Una volta, incontrandola per caso, ho provato a dirle: “Viva l’Europa!”, ma non ha dato alcun segno d’insofferenza.
Vi era, anche, un brigadiere, venuto da poco a Sambuca, che entrava nei negozi e prendeva a credito tutto ciò che gli occorreva. Quando qualcuno gli chiedeva i soldi, rispondeva: “io non ho pagato mai nessuno” e, se quello insisteva, lo minacciava così: “Se parli ancora, ti porto subito in prigione!”.

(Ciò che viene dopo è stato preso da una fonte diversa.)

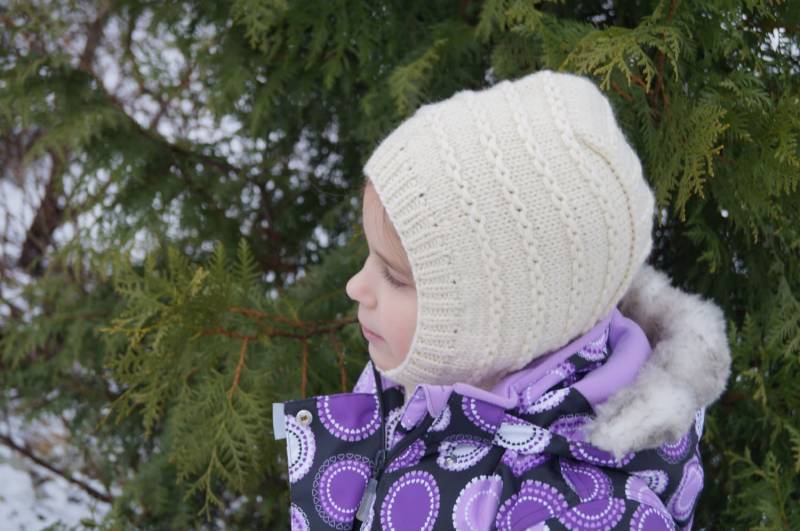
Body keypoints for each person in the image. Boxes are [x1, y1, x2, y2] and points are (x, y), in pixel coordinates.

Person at [273, 70, 731, 530]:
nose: (357, 286)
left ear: (500, 324)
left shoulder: (577, 513)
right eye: (371, 256)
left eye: (394, 275)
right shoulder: (429, 384)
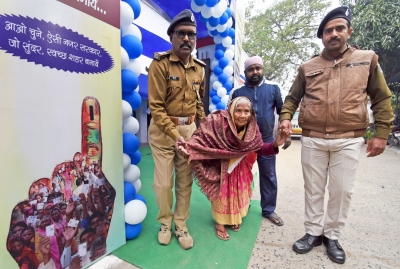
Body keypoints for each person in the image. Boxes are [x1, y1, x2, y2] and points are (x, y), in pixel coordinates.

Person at [279, 6, 393, 264]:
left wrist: (382, 133)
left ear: (349, 32)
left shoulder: (367, 59)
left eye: (339, 28)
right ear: (322, 37)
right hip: (313, 137)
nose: (333, 34)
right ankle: (313, 232)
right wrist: (286, 118)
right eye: (328, 30)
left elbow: (381, 98)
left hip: (348, 138)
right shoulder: (308, 66)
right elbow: (292, 98)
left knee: (342, 191)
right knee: (313, 189)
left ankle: (332, 236)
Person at [177, 97, 290, 240]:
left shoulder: (252, 129)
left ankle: (233, 219)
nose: (243, 115)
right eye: (238, 111)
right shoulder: (217, 122)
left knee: (239, 192)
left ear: (251, 113)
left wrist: (275, 144)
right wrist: (186, 147)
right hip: (222, 167)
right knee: (223, 193)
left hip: (241, 168)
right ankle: (220, 222)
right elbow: (200, 138)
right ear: (231, 110)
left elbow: (259, 149)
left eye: (246, 111)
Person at [147, 9, 206, 250]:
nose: (186, 39)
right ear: (171, 37)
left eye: (191, 35)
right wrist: (174, 136)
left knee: (184, 182)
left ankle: (180, 225)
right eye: (181, 33)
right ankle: (164, 223)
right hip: (163, 133)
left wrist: (204, 129)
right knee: (163, 184)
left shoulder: (199, 68)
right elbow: (156, 108)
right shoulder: (160, 64)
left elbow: (198, 103)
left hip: (188, 131)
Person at [230, 56, 290, 226]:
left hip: (267, 140)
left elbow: (283, 112)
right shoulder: (237, 92)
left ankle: (269, 209)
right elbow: (229, 117)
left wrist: (287, 134)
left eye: (258, 68)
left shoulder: (273, 88)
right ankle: (242, 204)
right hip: (243, 142)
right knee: (241, 175)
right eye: (251, 69)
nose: (255, 72)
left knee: (269, 176)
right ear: (245, 72)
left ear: (262, 69)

Vi erano, poi, le mie zie, cugine di mia madre, che, in gioventù, avevano organizzato tante feste da ballo nella speranza di trovar marito, ma, poi, rimaste zitelle, si tenevano compagnia fra loro. Di mattina sbrigavano, di comune accordo, le faccende domestiche e, nel pomeriggio, si sedevano nel balcone che si apriva sulla strada principale del paese, ove recitavano il rosario e, nel contempo, commentavano quanto si offriva alla loro vista, pressappoco così: “Ave Maria, piena di grazia, il Signore è con te, tu sei la benedetta fra le donne…”. “Talìa cu passa – diceva l’una all’altra –, la figghia di l’Arcipreti!” e proseguiva: “Santa Maria, madre di Dio, prega per noi peccatori…”. “Chiddu appuiato a la cantunera è don Calicchiu chi lassau la mugghieri e si nni fuju cu Santa” – ricominciava la prima – e riprendeva a pregare: “Ave Maria piena di grazia…“ e così via.”